How else can you witness a view like this (legally) but in the virtual world of Assassin's Creed?

How else can you witness a view like this (legally) but in the virtual world of Assassin’s Creed?

While Assassin’s Creed enables one to experience new cultures, a player is also able to experience a loose version of the past. Assassin’s Creed is probably the most successful “historical fiction” video game franchise. History geeks (like myself) have the ability to geek out over represented historical events such as the Third Crusade (although the developers took some liberties with historical events for plot purposes). This historical fiction niche was later honed in with the addition of the Animus Database (not appearing in the first game) which gave historical information about people and places to those who cared enough to read it.
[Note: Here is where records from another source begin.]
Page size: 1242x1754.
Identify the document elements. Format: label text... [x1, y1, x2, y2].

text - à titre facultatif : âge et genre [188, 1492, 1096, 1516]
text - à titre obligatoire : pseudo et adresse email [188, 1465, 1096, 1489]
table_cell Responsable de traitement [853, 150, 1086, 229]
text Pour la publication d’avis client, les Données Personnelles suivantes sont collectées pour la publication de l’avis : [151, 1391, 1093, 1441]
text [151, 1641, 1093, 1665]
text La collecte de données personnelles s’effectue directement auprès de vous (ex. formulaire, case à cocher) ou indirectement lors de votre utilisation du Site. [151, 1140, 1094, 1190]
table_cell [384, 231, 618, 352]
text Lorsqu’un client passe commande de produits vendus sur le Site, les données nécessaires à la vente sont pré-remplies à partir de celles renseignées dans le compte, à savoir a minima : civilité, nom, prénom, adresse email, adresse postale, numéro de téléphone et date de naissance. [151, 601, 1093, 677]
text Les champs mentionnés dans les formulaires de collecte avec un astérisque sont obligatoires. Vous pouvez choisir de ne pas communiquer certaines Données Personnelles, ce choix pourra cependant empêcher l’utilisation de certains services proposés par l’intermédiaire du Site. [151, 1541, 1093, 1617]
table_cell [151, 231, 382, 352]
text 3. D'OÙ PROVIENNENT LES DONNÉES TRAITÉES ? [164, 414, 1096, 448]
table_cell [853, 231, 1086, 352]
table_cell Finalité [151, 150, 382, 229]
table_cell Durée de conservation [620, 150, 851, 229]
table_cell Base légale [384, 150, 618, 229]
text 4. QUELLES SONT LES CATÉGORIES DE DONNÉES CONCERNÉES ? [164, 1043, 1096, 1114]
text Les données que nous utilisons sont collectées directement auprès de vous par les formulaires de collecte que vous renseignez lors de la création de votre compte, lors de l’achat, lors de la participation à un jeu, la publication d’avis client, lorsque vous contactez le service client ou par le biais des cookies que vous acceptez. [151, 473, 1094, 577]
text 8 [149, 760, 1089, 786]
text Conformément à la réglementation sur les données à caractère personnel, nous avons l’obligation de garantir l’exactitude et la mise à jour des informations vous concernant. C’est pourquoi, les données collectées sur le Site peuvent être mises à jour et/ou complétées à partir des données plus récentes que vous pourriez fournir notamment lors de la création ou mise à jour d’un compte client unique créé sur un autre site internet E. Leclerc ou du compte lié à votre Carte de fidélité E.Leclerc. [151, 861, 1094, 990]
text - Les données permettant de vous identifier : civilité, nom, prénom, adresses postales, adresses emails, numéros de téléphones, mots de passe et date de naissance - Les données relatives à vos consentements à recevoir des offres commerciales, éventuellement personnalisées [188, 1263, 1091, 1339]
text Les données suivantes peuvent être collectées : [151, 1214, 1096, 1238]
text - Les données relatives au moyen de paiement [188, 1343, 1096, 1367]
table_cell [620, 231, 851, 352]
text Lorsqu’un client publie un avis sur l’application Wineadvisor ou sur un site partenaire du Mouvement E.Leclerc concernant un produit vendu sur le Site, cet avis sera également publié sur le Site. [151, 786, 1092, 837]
Despite not being a great game, Assassin’s Creed is vastly important to the series as a whole and should not be overlooked because it had a couple of faults. Assassin’s Creed layered the foundation for future games to stand on and is usually referenced at least once in every game (Assassin’s Creed: Revelations was practically a direct sequel of the original). I do have to give kudos to Ubisoft for creating this game and growing upon it with the sequels to make it the well beloved series that it is today.

I cannot, in all honesty, wholeheartedly recommend playing the original Assassin’s Creed. If one were to skip this game and go straight into Assassin’s Creed II, I would recommend watching a “movie” version of the original on YouTube (which includes all cut scenes and crucial bits of missions) or reading a plot summary to prevent confusion in later games. You aren’t missing out on much, I swear.